アカルイミライ (Akarui mirai)
Released: 2003
Director:
Kiysohi Kurosawa
Starring:
Jo Odagiri
Tadanobu Asano
Tatsuya Fuji
Marumi Shiraishi
Takashi Sasano
Running time: 92 min.
Reviewed by Marc Saint-CyrStraddling the line between documentary and fairy tale, Kiyoshi Kurosawa’s "Bright Future" is an original and penetrating snapshot of aimless youth. It begins with Mamoru and Yuji, a pair of twenty-somethings who work at a towel manufacturing plant by day and have no other friends besides each other. Yuji, the more childlike of the two, frequently experiences optimistic dreams of the future while Mamoru keeps a poisonous red jellyfish in his apartment, gradually adapting it to freshwater. After giving the jellyfish to Yuji, Mamoru suddenly murders their boss and his wife, for which he is imprisoned and sentenced to death. Forced to cope on his own, Yuji eventually forges a connection with Shin’ichirô, Mamoru’s father, and releases the jellyfish into the canals of Tokyo , bringing about surprising results.

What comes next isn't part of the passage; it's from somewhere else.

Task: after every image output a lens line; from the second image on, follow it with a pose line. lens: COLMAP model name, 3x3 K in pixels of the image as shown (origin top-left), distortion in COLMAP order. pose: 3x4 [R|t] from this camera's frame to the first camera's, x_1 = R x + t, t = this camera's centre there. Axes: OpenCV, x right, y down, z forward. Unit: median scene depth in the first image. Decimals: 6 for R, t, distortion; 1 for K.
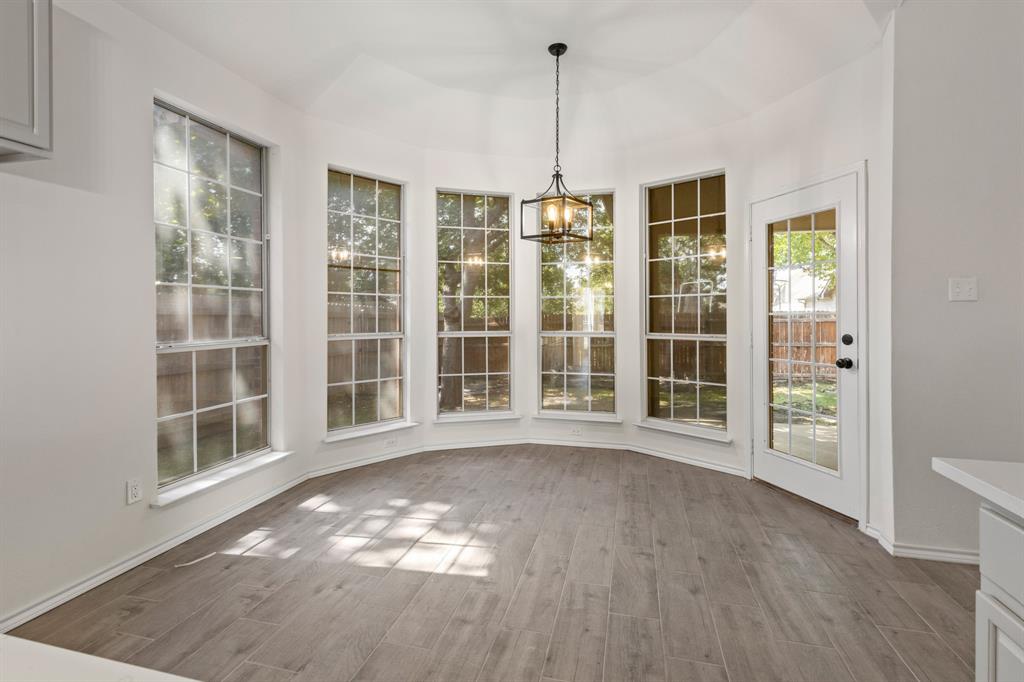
lens RADIAL K [[473.5, 0, 521.9], [0, 473.5, 311.7], [0, 0, 1]] dist [0.009908, -0.003050]
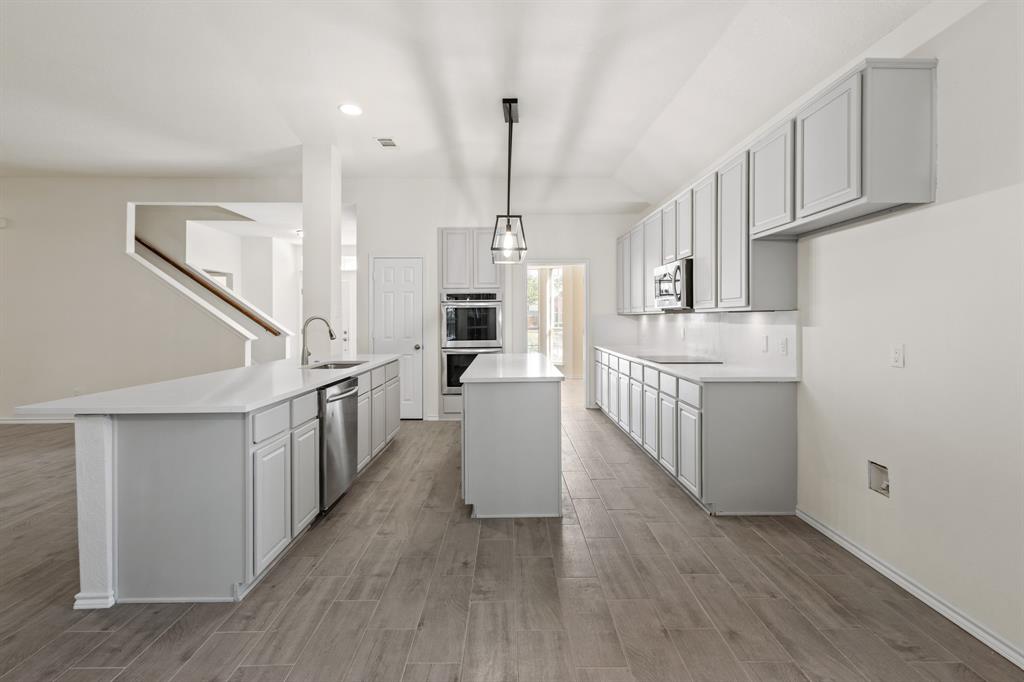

Like his recent, much celebrated family drama "Tokyo Sonata", "Bright Future" marks a departure for Kurosawa from the horror genre, his usual stomping ground. He chooses to tell his story in a very specific way, relying on a number of stylistic techniques to achieve just the right tone for it. The look of the film is extremely bleak and desaturated, rendering Tokyo ’s urban environment as a cold and impersonal place. Occasionally, the image switches to a grainy video format, adding to the in-the-moment documentary quality. Most strikingly, Kurosawa uses split-screen in certain scenes to emphasize the all-too-deeply felt gap between Shin’ichirô’s generation and Yuji’s.
That gap and the efforts made to bridge it are the central concerns of "Bright Future", insightfully explored through its characters and their actions. Painfully insecure and lost, Yuji (Jô Odagiri) is a veritable Travis Bickle for his time and place, clearly out of synch with the world around him. Mamoru, played with deep calm by Tadanobu Asano, acts as a comforting big brother figure for him while regarding his own future with an almost nihilistic indifference. Tatsuya Fuji (the male lead from "In The Realm of the Senses") gives perhaps the film’s most powerful performance as Shin’ichirô, a man virtually outcast from his own family and confronted with the heinous acts and death of his son who finds, with some challenge, a new sense of purpose in Yuji and his obsessive goal to aid the mesmerizing new jellyfish population in Tokyo’s waterways.
While the film’s theme of the young overcoming the old is clearly represented, it nonetheless is open to different interpretations. Some view it as a rebellious social critique in the vein of "Fight Club", with the jellyfish scheme being Mamoru’s own personal Project Mayhem. Others may very well be reminded of "All About Lily Chou-Chou", another stylized and revealing film about the lonely plight of Japanese youth. When considering "Bright Future" and its messages, one aspect to certainly keep in mind is its title. Though laced with grim and tragic elements, there is also a detectable sense of underlying hope, and the film’s young people, regardless of their direction (or lack thereof), are still very much moving forward, steadily headed towards their own bright futures.